In the records, find every line with the word "UsersApi" and copy it out.

START Dataset content

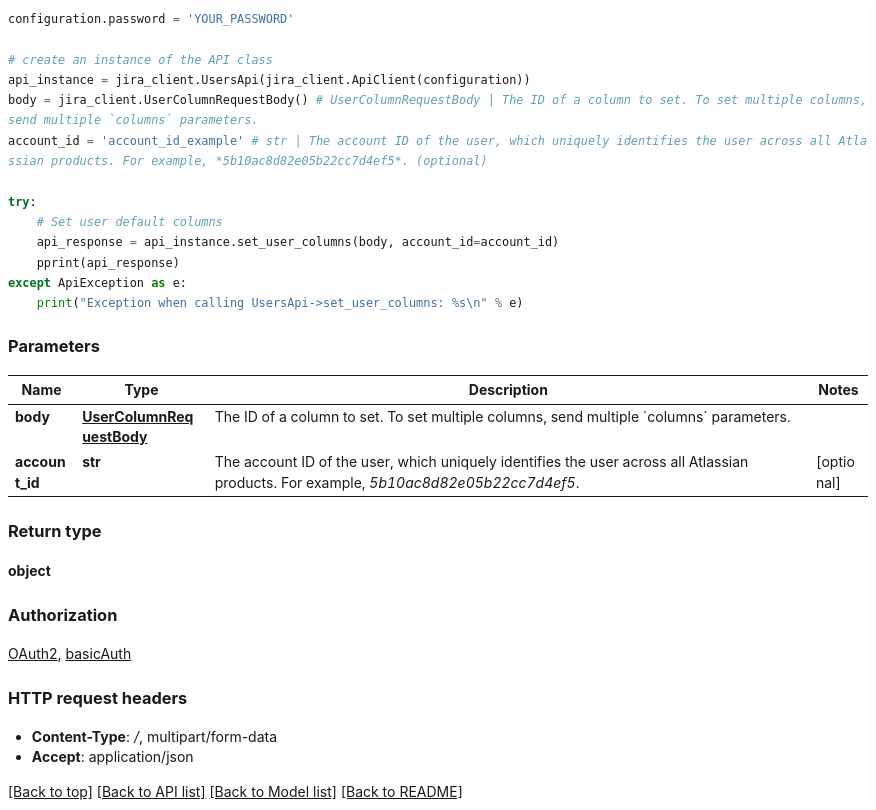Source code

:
 ```python
configuration.password = 'YOUR_PASSWORD'

# create an instance of the API class
api_instance = jira_client.UsersApi(jira_client.ApiClient(configuration))
body = jira_client.UserColumnRequestBody() # UserColumnRequestBody | The ID of a column to set. To set multiple columns, send multiple `columns` parameters.
account_id = 'account_id_example' # str | The account ID of the user, which uniquely identifies the user across all Atlassian products. For example, *5b10ac8d82e05b22cc7d4ef5*. (optional)

try:
    # Set user default columns
    api_response = api_instance.set_user_columns(body, account_id=account_id)
    pprint(api_response)
except ApiException as e:
    print("Exception when calling UsersApi->set_user_columns: %s\n" % e)
```

### Parameters

Name | Type | Description  | Notes
------------- | ------------- | ------------- | -------------
 **body** | [**UserColumnRequestBody**](UserColumnRequestBody.md)| The ID of a column to set. To set multiple columns, send multiple &#x60;columns&#x60; parameters. | 
 **account_id** | **str**| The account ID of the user, which uniquely identifies the user across all Atlassian products. For example, *5b10ac8d82e05b22cc7d4ef5*. | [optional] 

### Return type

**object**

### Authorization

[OAuth2](../README.md#OAuth2), [basicAuth](../README.md#basicAuth)

### HTTP request headers

 - **Content-Type**: */*, multipart/form-data
 - **Accept**: application/json

[[Back to top]](#) [[Back to API list]](../README.md#documentation-for-api-endpoints) [[Back to Model list]](../README.md#documentation-for-models) [[Back to README]](../README.md)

END Dataset content

## Completed exercise
api_instance = jira_client.UsersApi(jira_client.ApiClient(configuration))
    print("Exception when calling UsersApi->set_user_columns: %s\n" % e)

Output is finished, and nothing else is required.